Agritourism campaign hopes to mirror Italian success

By Philippa Merry, 12 November 2013 9.00am.

A campaign has been launched to get agritourism recognised as part of the National Tourism Strategy.

Linda Tinson, director of rural business at law firm Ledingham Chalmers, will embark on a Scottish tour to encourage more farmers, estate owners and crofters to diversify into agritourism.

Caroline Millar, who co-founded Go Rural, aims to have agritourism recognised as an important sector for growth in Scotland.

She said: “Agritourism is an opportunity for family farming businesses with a family member with the right attributes, skills and passion to develop a new business on the farm.

“This can take up a small amount of land but generate as much additional income as the farm unit.

“One of the key issues for the sector is bringing together the large number of small and micro businesses, which are already doing this, to produce a collective voice.”

Mrs Millar has recently completed a Nuffield Farming Scholarship sponsored by the Royal Highland Agricultural Society of Scotland where she studied farm diversification into leisure and tourism, including best practice in other countries.

She said: “Tuscany has 4,000 registered businesses on farm agritourismos. It’s an area the same size as Angus and Aberdeenshire.

“But its emphasis on diversification is now driving food exports and plays a key role in its overall tourism output.

“In Scotland we have ample resources and, with the right support, we can mirror Italy’s success.”

Mrs Millar is hoping to see agritourism targeted as a sector for growth in the rural economy and tourism, and included in its own right as part of the 2020 tourism strategy.

The desire to strengthen agritourism in Scotland is supported by agricultural law expert Linda Tinson, who will be advising businesses on best practice.

Mrs Tinson said: “Any form of diversification which helps farmers grow their business, allow for succession planning, strengthen balance sheets and in time perhaps enable a part of the business to be hived-off must be a good thing.

“Agritourism can cover a whole remit of ventures, including farm shops, holiday lets, caravan parks or even wigwam sites.
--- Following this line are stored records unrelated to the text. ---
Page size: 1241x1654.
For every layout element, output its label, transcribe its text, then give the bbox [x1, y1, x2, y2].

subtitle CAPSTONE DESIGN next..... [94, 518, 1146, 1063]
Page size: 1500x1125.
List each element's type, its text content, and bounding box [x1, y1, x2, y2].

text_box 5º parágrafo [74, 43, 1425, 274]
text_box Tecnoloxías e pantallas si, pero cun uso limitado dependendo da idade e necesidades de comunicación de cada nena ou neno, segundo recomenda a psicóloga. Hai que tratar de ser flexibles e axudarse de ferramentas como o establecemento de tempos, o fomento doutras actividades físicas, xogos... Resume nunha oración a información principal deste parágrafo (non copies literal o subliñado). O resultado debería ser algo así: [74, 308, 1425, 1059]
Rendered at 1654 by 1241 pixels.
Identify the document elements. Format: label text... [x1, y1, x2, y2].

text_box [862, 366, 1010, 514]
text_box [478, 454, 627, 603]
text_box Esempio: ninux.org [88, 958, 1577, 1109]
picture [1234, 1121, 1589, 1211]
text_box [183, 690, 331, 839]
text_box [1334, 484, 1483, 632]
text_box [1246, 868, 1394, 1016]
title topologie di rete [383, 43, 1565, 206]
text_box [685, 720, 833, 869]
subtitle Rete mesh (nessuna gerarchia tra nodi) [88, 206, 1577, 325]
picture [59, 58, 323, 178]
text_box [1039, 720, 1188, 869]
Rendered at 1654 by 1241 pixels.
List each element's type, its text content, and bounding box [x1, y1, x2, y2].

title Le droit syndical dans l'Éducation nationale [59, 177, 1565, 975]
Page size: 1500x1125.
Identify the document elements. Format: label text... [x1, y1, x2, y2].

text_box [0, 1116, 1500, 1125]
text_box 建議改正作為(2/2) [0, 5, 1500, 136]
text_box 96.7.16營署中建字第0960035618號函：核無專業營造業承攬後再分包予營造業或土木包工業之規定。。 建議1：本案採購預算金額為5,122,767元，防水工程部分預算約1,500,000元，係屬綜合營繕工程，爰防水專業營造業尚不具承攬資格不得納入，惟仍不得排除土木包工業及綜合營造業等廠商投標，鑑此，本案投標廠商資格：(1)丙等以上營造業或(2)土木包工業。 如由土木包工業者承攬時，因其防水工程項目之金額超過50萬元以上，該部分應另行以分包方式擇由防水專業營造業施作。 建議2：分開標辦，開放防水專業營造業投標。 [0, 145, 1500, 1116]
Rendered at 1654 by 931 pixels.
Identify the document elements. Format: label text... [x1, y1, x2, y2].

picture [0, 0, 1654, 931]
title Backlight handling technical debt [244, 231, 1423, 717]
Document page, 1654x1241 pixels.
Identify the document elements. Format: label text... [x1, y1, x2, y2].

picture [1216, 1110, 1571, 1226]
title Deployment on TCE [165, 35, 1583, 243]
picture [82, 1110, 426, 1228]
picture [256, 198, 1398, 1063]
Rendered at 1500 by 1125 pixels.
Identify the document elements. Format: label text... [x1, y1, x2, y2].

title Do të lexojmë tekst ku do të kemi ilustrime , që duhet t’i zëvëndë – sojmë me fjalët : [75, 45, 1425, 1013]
“It allows for members of the family to use the same piece of land to diversify and build a separate income stream. They can build their own successful business within the one piece of land.”

Mrs Tinson said diversification into agritourism could be an alternative method to renewables diversification.

She said: “Besides establishing whether they would be doing this as a landowner or tenant, clear expectations must be set regarding who the venture will involve.

“But this is a really great time to start. With the Ryder Cup, Homecoming and Commonwealth Games next year, the potential to develop Scotland’ agritourism is huge.”